The year 2024 was quite a rollercoaster ride on the regulatory front: the Data Act, the AI Act, the Ecodesign for Sustainable Products Regulation, the Platform Work Directive, the Cyber Resilience Act, the Product Liability Directive, NIS2, DSA, the General Product Safety Regulation were either adopted or kicked in during the course of the year. This is just to mention a few and it is important to remember that the proper implementation of all these pieces of legislation will take years.
This takes me back to the summer and autumn when the grand designs for the new European Commission were revealed by Ursula von der Leyen. Back then, it was all about investment and competitiveness. The findings of Mario Draghi resonated well in Brussels, with the key focus being economic growth – or the lack thereof. Especially in the digital sector, Europe is falling behind and the Union’s own Digital Decade targets on data and AI will not be met. This does not straightforwardly tell us that the companies aren’t investing; it tells us that companies are not investing in Europe.
Somehow, the competitiveness objective receded into the background during the first months. Energy and security are now the talk of the town instead. Focusing on competitiveness and investments first was the main idea of Draghi. I find it easy to agree with this, as newly found growth would be needed to finance the investments to security, energy, and infrastructure.
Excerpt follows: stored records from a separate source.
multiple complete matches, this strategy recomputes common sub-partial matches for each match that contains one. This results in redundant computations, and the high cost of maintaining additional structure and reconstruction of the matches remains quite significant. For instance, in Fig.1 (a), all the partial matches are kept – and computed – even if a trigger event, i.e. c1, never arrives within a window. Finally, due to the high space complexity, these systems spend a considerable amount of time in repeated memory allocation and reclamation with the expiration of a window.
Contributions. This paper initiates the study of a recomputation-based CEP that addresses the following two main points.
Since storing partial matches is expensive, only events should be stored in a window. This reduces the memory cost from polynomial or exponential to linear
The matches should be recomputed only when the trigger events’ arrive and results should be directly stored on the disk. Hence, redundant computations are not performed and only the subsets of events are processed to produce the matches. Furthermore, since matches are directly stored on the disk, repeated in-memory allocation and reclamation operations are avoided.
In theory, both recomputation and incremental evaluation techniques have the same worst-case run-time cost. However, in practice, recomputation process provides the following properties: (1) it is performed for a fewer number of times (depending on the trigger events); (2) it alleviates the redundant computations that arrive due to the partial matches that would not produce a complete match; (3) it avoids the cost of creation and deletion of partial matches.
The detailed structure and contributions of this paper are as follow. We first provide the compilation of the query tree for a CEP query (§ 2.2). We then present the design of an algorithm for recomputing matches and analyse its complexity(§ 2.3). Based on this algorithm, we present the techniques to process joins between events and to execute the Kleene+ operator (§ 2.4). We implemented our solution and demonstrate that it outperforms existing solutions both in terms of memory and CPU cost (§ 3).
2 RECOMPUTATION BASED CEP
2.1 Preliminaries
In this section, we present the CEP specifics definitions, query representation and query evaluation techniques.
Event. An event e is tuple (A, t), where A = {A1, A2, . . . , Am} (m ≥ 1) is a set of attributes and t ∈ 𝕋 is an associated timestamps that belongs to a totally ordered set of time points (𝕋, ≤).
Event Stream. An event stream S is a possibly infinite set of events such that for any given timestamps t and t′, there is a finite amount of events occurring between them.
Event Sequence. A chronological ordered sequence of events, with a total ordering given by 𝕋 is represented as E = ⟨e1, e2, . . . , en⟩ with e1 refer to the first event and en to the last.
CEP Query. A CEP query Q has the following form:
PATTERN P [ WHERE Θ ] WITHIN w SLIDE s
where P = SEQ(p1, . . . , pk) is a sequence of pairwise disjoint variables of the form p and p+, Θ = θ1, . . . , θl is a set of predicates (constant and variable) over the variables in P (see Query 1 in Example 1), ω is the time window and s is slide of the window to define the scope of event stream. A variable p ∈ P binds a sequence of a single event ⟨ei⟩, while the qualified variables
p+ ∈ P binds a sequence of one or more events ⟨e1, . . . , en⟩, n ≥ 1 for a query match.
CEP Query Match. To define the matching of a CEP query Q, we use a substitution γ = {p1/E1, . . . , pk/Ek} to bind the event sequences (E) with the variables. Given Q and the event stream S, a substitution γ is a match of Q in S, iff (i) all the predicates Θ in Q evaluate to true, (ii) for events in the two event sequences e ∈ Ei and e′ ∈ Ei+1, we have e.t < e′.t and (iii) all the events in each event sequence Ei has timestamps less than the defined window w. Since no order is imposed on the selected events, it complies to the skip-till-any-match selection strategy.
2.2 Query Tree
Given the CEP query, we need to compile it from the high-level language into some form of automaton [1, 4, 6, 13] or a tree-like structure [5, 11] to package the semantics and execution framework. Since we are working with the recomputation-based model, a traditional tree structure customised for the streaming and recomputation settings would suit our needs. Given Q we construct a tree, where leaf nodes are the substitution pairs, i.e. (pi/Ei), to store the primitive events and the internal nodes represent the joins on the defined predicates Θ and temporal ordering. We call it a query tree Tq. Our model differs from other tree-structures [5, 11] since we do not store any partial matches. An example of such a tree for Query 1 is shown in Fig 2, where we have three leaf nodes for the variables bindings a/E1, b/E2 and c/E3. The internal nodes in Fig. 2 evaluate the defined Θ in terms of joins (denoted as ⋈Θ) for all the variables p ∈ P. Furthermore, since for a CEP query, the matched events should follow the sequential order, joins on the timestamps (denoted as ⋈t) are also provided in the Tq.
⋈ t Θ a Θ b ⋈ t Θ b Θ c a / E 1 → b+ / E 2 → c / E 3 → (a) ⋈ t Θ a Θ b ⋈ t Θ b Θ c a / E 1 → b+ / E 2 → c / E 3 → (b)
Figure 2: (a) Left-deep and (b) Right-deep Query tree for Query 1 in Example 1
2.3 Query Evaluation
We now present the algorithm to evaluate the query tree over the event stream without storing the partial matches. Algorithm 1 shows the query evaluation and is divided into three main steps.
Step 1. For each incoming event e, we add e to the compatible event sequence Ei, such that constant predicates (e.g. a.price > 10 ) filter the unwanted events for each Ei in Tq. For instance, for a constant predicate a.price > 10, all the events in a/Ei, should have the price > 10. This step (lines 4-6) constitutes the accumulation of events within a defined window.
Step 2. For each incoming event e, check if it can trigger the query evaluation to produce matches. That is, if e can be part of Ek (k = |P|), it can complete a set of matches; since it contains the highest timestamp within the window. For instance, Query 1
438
What would be the formula for European growth, then? Technology Industries of Finland drafted three points for this. Firstly, we need to clarify the application of the set of (digital) regulations to release investment potential and accelerate demand. The design of the data regulatory framework is such that we would need hundreds of digital product companies to help manufacturing industries, especially SMEs, with their data.
Secondly, we need innovation. The target for additional investment is good, but it does not help the European challenge, which is the gap in scaling and commercialising innovations. To address this, we would need to award a much greater role to companies in the European innovation system. By developing our capability to scale up innovation, we can simultaneously accelerate demand for innovative solutions in other sectors. Think of the advances in marine motors which are pushing the demand for e-fuels. By accelerating these kinds of virtuous ecosystems, we can create the right conditions for leaps in technologies and market-led green development.
The third pillar is deepening the Single Market. These principles have been sidelined, both in content and schedule. The major initiatives on green and security policy, the Clean Industrial Deal and the White Paper on Defence, respectively, should have the Single Market principles deeply ingrained in them. The level playing field where excellence prevails through competition is the best guarantee for building European capabilities. The project for European competitiveness cannot be left to Omnibus directives alone, we need to seize all means to accelerate both investments and innovations.